▸ Set task 1
Set down the part of the excerpt that runs from "The special vertex" to "type of failure.".
▸ Set task 2
Answer these questions from the excerpt:
(a) Which special vertex has no SIC code?
(b) Which utility field holds the total flow in and out?
(c) What does the econ routine return if it encounters a problem?
▸ Set task 3
Does each statement below agree with the excerpt? Answer yes or no, and quote the words that decide it.
(a) The total output of each sector equals the total input of that sector.
(b) When the econ routine fails, it puts zero into panic_code.
(c) The panic code identifies the type of failure.

▸ Excerpt provided
★ ★ ★ ★

For example, if |n=80| and |omit=1|, each list will have length~1.
Hence |v->SIC_codes->next| will equal |NULL| for each~|v|, and
|v->SIC_codes->len| will be |v|'s SIC code, a number between 1 and~80.
The special vertex \.{Users} has no SIC code; it is the only vertex
whose |SIC_codes| field will be null in the graph returned by |econ|.
@d SIC_codes z.A /* utility field |z| leads to the SIC codes for a vertex */
@ The total output of each sector, which also equals the total input of that
sector, is placed in utility field |sector_total| of the corresponding vertex.
@d sector_total y.I /* utility field |y| holds the total flow in and out */
@(gb_econ.h@>=
#define flow @t\quad@> a.I
/* definitions of utility fields in the header file */
#define SIC_codes @t\quad@> z.A
#define sector_total @t\quad@> y.I
@ If the |econ| routine encounters a problem, it returns |NULL|
(\.{NULL}), after putting a nonzero number into the external variable
|panic_code|. This code number identifies the type of failure.

★ ★ ★ ★

▸ Raw data
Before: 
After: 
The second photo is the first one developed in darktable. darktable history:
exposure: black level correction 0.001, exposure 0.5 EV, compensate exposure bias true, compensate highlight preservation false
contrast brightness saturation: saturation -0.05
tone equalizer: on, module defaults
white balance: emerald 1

★ ★ ★ ★

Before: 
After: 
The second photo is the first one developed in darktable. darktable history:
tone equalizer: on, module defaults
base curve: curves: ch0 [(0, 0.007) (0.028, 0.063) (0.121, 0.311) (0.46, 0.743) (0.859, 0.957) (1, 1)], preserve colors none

★ ★ ★ ★

▸ Final result 1
The special vertex \.{Users} has no SIC code; it is the only vertex
whose |SIC_codes| field will be null in the graph returned by |econ|.
@d SIC_codes z.A /* utility field |z| leads to the SIC codes for a vertex */
@ The total output of each sector, which also equals the total input of that
sector, is placed in utility field |sector_total| of the corresponding vertex.
@d sector_total y.I /* utility field |y| holds the total flow in and out */
@(gb_econ.h@>=
#define flow @t\quad@> a.I
/* definitions of utility fields in the header file */
#define SIC_codes @t\quad@> z.A
#define sector_total @t\quad@> y.I
@ If the |econ| routine encounters a problem, it returns |NULL|
(\.{NULL}), after putting a nonzero number into the external variable
|panic_code|. This code number identifies the type of failure.

▸ Final result 2
(a) Users
(b) Utility field y, defined as sector_total
(c) NULL, after it puts a nonzero number into the external variable panic_code

▸ Final result 3
(a) Yes: "The total output of each sector, which also equals the total input of that sector"
(b) No: "after putting a nonzero number into the external variable"
(c) Yes: "This code number identifies the type of failure."